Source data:
────

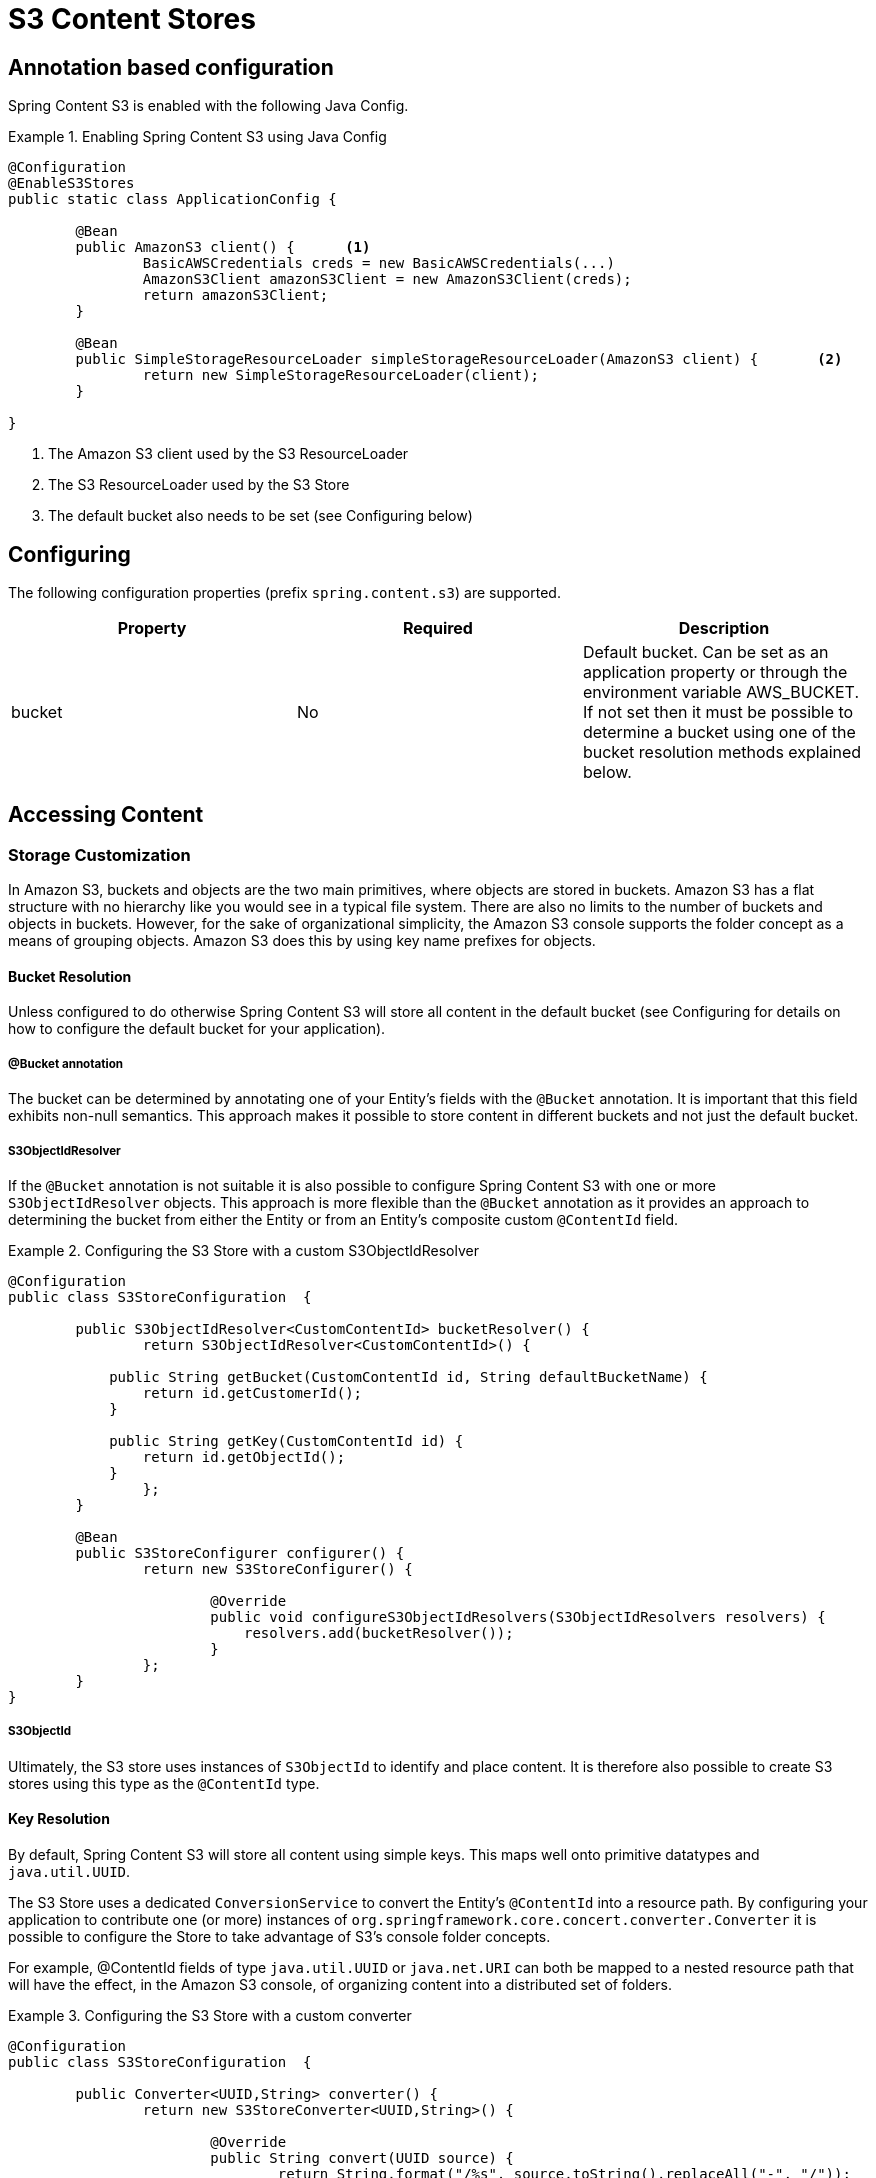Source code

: = S3 Content Stores

== Annotation based configuration

Spring Content S3 is enabled with the following Java Config.

.Enabling Spring Content S3 using Java Config
====
[source, java]
----
@Configuration
@EnableS3Stores
public static class ApplicationConfig {

	@Bean
	public AmazonS3 client() {	<1>
		BasicAWSCredentials creds = new BasicAWSCredentials(...)
		AmazonS3Client amazonS3Client = new AmazonS3Client(creds);
		return amazonS3Client;
	}
    
	@Bean
	public SimpleStorageResourceLoader simpleStorageResourceLoader(AmazonS3 client) {	<2>
		return new SimpleStorageResourceLoader(client);
	}
	
}
----
<1> The Amazon S3 client used by the S3 ResourceLoader
<2> The S3 ResourceLoader used by the S3 Store
<3> The default bucket also needs to be set (see Configuring below)
====

== Configuring

The following configuration properties (prefix `spring.content.s3`) are supported.

[cols="3*", options="header"]
|=========
| Property | Required | Description
| bucket | No | Default bucket.  Can be set as an application property or through the environment variable AWS_BUCKET.
If not set then it must be possible to determine a bucket using one of the bucket resolution methods explained below.
|=========

== Accessing Content

=== Storage Customization

In Amazon S3, buckets and objects are the two main primitives, where objects are stored in buckets.  Amazon S3 has a
flat structure with no hierarchy like you would see in a typical file system.  There are also no limits to the number
of buckets and objects in buckets.  However, for the sake of organizational simplicity, the Amazon S3 console supports
the folder concept as a means of grouping objects. Amazon S3 does this by using key name prefixes for objects.

==== Bucket Resolution

Unless configured to do otherwise Spring Content S3 will store all content in the default bucket (see Configuring for
details on how to configure the default bucket for your application).

===== @Bucket annotation

The bucket can be determined by annotating one of your Entity's fields with the `@Bucket` annotation.  It is
important that this field exhibits non-null semantics.  This approach makes it possible to store content in different
buckets and not just the default bucket.

===== S3ObjectIdResolver

If the `@Bucket` annotation is not suitable it is also possible to configure Spring Content S3 with one or more
`S3ObjectIdResolver` objects.  This approach is more flexible than the `@Bucket` annotation as it provides an approach
to determining the bucket from either the Entity or from an Entity's composite custom `@ContentId` field.

.Configuring the S3 Store with a custom S3ObjectIdResolver
====
[source, java]
----
@Configuration
public class S3StoreConfiguration  {

	public S3ObjectIdResolver<CustomContentId> bucketResolver() {
		return S3ObjectIdResolver<CustomContentId>() {

            public String getBucket(CustomContentId id, String defaultBucketName) {
                return id.getCustomerId();
            }

            public String getKey(CustomContentId id) {
                return id.getObjectId();
            }
		};
	}

	@Bean
	public S3StoreConfigurer configurer() {
		return new S3StoreConfigurer() {

			@Override
			public void configureS3ObjectIdResolvers(S3ObjectIdResolvers resolvers) {
			    resolvers.add(bucketResolver());
			}
		};
	}
}
----
====

===== S3ObjectId

Ultimately, the S3 store uses instances of `S3ObjectId` to identify and place content.  It is therefore also possible to
create S3 stores using this type as the `@ContentId` type.

==== Key Resolution

By default, Spring Content S3 will store all content using simple keys.  This maps well onto primitive datatypes and
`java.util.UUID`.

The S3 Store uses a dedicated `ConversionService` to convert the Entity's `@ContentId` into a resource path.  By
configuring your application to contribute one (or more) instances of `org.springframework.core.concert.converter.Converter`
it is possible to configure the Store to take advantage of S3's console folder concepts.

For example, @ContentId fields of type `java.util.UUID` or `java.net.URI` can both be mapped to a nested resource path that
will have the effect, in the Amazon S3 console, of organizing content into a distributed set of folders.
 
.Configuring the S3 Store with a custom converter
====
[source, java]
----
@Configuration
public class S3StoreConfiguration  {

	public Converter<UUID,String> converter() {
		return new S3StoreConverter<UUID,String>() {

			@Override
			public String convert(UUID source) {
				return String.format("/%s", source.toString().replaceAll("-", "/"));
			}
		};
	}
	
	@Bean
	public S3StoreConfigurer configurer() {
		return new S3StoreConfigurer() {

			@Override
			public void configureS3StoreConverters(ConverterRegistry registry) {
				registry.addConverter(converter());
			}
		};
	}
}
----
====  

=== Setting Content

Storing content is achieved using the `ContentStore.setContent(entity, InputStream)` method.  

If content has not yet been stored with this entity and an Id has not been assigned one will be generated
based in `java.util.UUID`.

The @ContentId and @ContentLength annotations will be updated on `entity`.

If content has previously been stored it will overwritten updating just the @ContentLength attribute, if present.

=== Getting Content

Content can be accessed using the `ContentStore.getContent(entity)` method.  

=== Unsetting Content

Content can be removed using the `ContentStore.unsetContent(entity)` method.
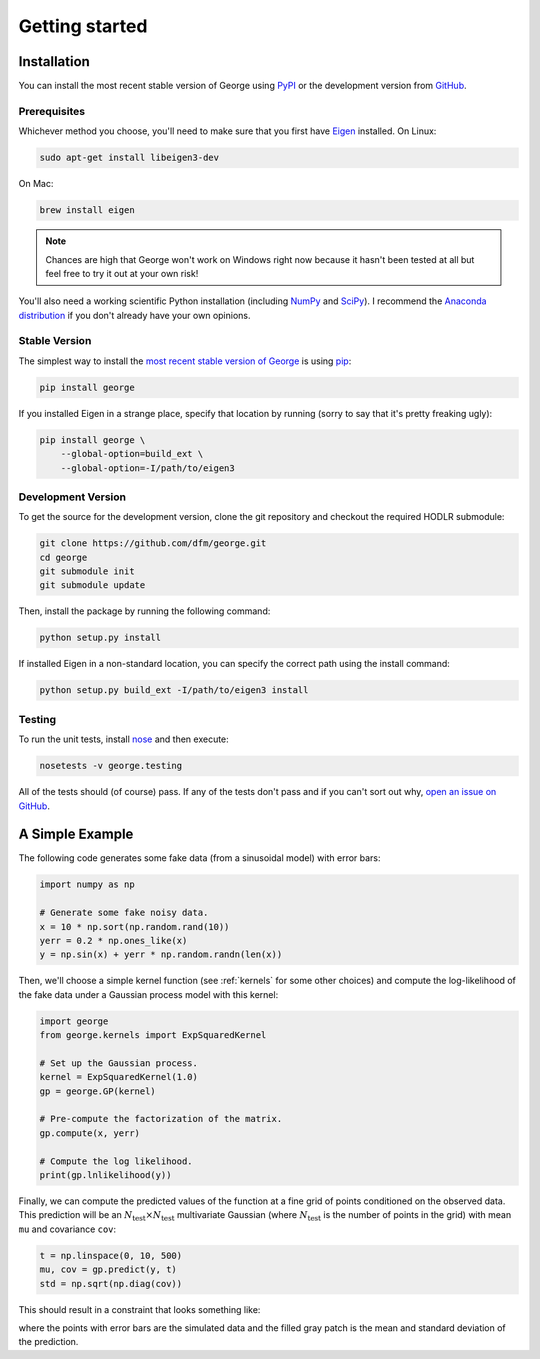 .. _quickstart:

Getting started
===============

Installation
------------

You can install the most recent stable version of George using `PyPI
<#stable>`_ or the development version from `GitHub
<https://github.com/dfm/george>`_.

Prerequisites
+++++++++++++

Whichever method you choose, you'll need to make sure that you first have
`Eigen <http://eigen.tuxfamily.org/>`_ installed.
On Linux:

.. code-block:: bash

    sudo apt-get install libeigen3-dev

On Mac:

.. code-block:: bash

    brew install eigen

.. note:: Chances are high that George won't work on Windows right now because
    it hasn't been tested at all but feel free to try it out at your own risk!

You'll also need a working scientific Python installation (including `NumPy
<http://www.numpy.org/>`_ and `SciPy <http://www.scipy.org/>`_).
I recommend the `Anaconda distribution <http://continuum.io/downloads>`_ if
you don't already have your own opinions.

.. _stable:

Stable Version
++++++++++++++

The simplest way to install the `most recent stable version of George
<https://pypi.python.org/pypi/george>`_ is using `pip
<http://pip.readthedocs.org/>`_:

.. code-block:: bash

    pip install george

If you installed Eigen in a strange place, specify that location by running
(sorry to say that it's pretty freaking ugly):

.. code-block:: bash

    pip install george \
        --global-option=build_ext \
        --global-option=-I/path/to/eigen3


.. _dev:

Development Version
+++++++++++++++++++

To get the source for the development version, clone the git repository and
checkout the required HODLR submodule:

.. code-block:: bash

    git clone https://github.com/dfm/george.git
    cd george
    git submodule init
    git submodule update

Then, install the package by running the following command:

.. code-block:: bash

    python setup.py install

If installed Eigen in a non-standard location, you can specify the correct
path using the install command:

.. code-block:: bash

    python setup.py build_ext -I/path/to/eigen3 install

Testing
+++++++

To run the unit tests, install `nose <https://nose.readthedocs.org>`_ and then
execute:

.. code-block:: bash

    nosetests -v george.testing

All of the tests should (of course) pass.
If any of the tests don't pass and if you can't sort out why, `open an issue
on GitHub <https://github.com/dfm/george/issues>`_.


A Simple Example
----------------

The following code generates some fake data (from a sinusoidal model) with
error bars:

.. code-block:: python

    import numpy as np

    # Generate some fake noisy data.
    x = 10 * np.sort(np.random.rand(10))
    yerr = 0.2 * np.ones_like(x)
    y = np.sin(x) + yerr * np.random.randn(len(x))

Then, we'll choose a simple kernel function (see :ref:`kernels` for some other
choices) and compute the log-likelihood of the fake data under a Gaussian
process model with this kernel:

.. code-block:: python

    import george
    from george.kernels import ExpSquaredKernel

    # Set up the Gaussian process.
    kernel = ExpSquaredKernel(1.0)
    gp = george.GP(kernel)

    # Pre-compute the factorization of the matrix.
    gp.compute(x, yerr)

    # Compute the log likelihood.
    print(gp.lnlikelihood(y))

Finally, we can compute the predicted values of the function at a fine grid of
points conditioned on the observed data.
This prediction will be an :math:`N_\mathrm{test} \times N_\mathrm{test}`
multivariate Gaussian (where :math:`N_\mathrm{test}` is the number of points
in the grid) with mean ``mu`` and covariance ``cov``:

.. code-block:: python

    t = np.linspace(0, 10, 500)
    mu, cov = gp.predict(y, t)
    std = np.sqrt(np.diag(cov))

This should result in a constraint that looks something like:

.. image:: ../_static/quickstart/conditional.png

where the points with error bars are the simulated data and the filled gray
patch is the mean and standard deviation of the prediction.
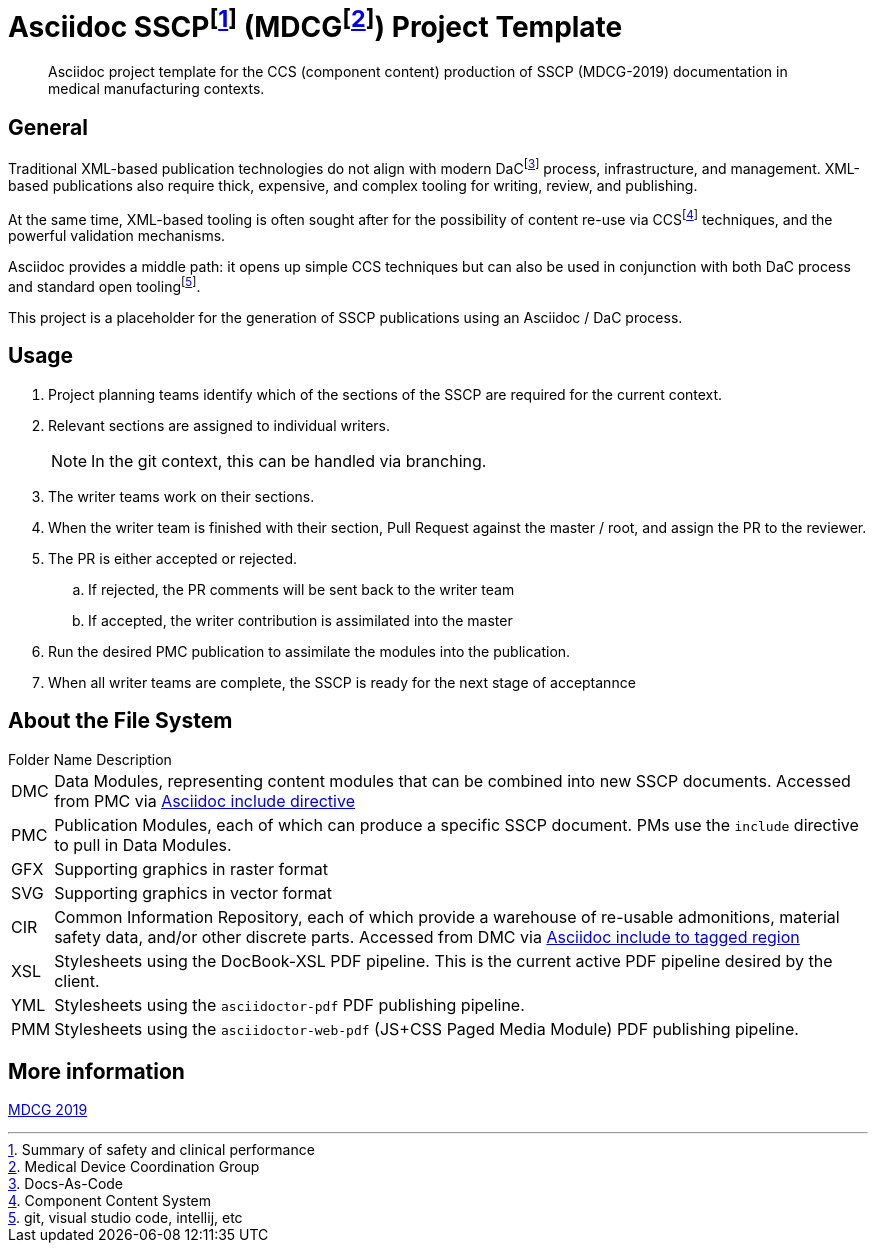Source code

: = Asciidoc SSCPfootnote:[Summary of safety and clinical performance] (MDCGfootnote:[Medical Device Coordination Group]) Project Template

[abstract]
Asciidoc project template for the CCS (component content) production of SSCP (MDCG-2019) documentation in medical manufacturing contexts.

== General

Traditional XML-based publication technologies do not align with modern DaCfootnote:[Docs-As-Code] process, infrastructure, and management. XML-based publications also require thick, expensive, and complex tooling for writing, review, and publishing.

At the same time, XML-based tooling is often sought after for the possibility of content re-use via CCSfootnote:[Component Content System] techniques, and the powerful validation mechanisms.

Asciidoc provides a middle path: it opens up simple CCS techniques but can also be used in conjunction with both DaC process and standard open toolingfootnote:[git, visual studio code, intellij, etc].

This project is a placeholder for the generation of SSCP publications using an Asciidoc / DaC process.

== Usage

[.procedure]
. Project planning teams identify which of the sections of the SSCP are required for the current context.
. Relevant sections are assigned to individual writers. 
+
NOTE: In the git context, this can be handled via branching.
. The writer teams work on their sections.
. When the writer team is finished with their section, Pull Request against the master / root, and assign the PR to the reviewer. 
. The PR is either accepted or rejected. 
.. If rejected, the PR comments will be sent back to the writer team
.. If accepted, the writer contribution is assimilated into the master
. Run the desired PMC publication to assimilate the modules into the publication.
. When all writer teams are complete, the SSCP is ready for the next stage of acceptannce

== About the File System

.Folder Name Description
[horizontal]
DMC:: Data Modules, representing content modules that can be combined into new SSCP documents. Accessed from PMC via https://docs.asciidoctor.org/asciidoc/latest/directives/include/[Asciidoc include directive]
PMC:: Publication Modules, each of which can produce a specific SSCP document. PMs use the `include` directive to pull in Data Modules. 
GFX:: Supporting graphics in raster format
SVG:: Supporting graphics in vector format
CIR:: Common Information Repository, each of which provide a warehouse of re-usable admonitions, material safety data, and/or other discrete parts. Accessed from DMC via https://docs.asciidoctor.org/asciidoc/latest/directives/include-tagged-regions/[Asciidoc include to tagged region]
XSL:: Stylesheets using the DocBook-XSL PDF pipeline. This is the current active PDF pipeline desired by the client.
YML:: Stylesheets using the `asciidoctor-pdf` PDF publishing pipeline.
PMM:: Stylesheets using the `asciidoctor-web-pdf` (JS+CSS Paged Media Module) PDF publishing pipeline.

== More information

https://health.ec.europa.eu/document/download/5f082b2f-8d51-495c-9ab9-985a9f39ece4_en[MDCG 2019]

────

**Problem statement**
In the entries above, locate every line with the word "prediction" and copy it.

**Answer to the exercise**
This prediction will be an :math:`N_\mathrm{test} \times N_\mathrm{test}`
patch is the mean and standard deviation of the prediction.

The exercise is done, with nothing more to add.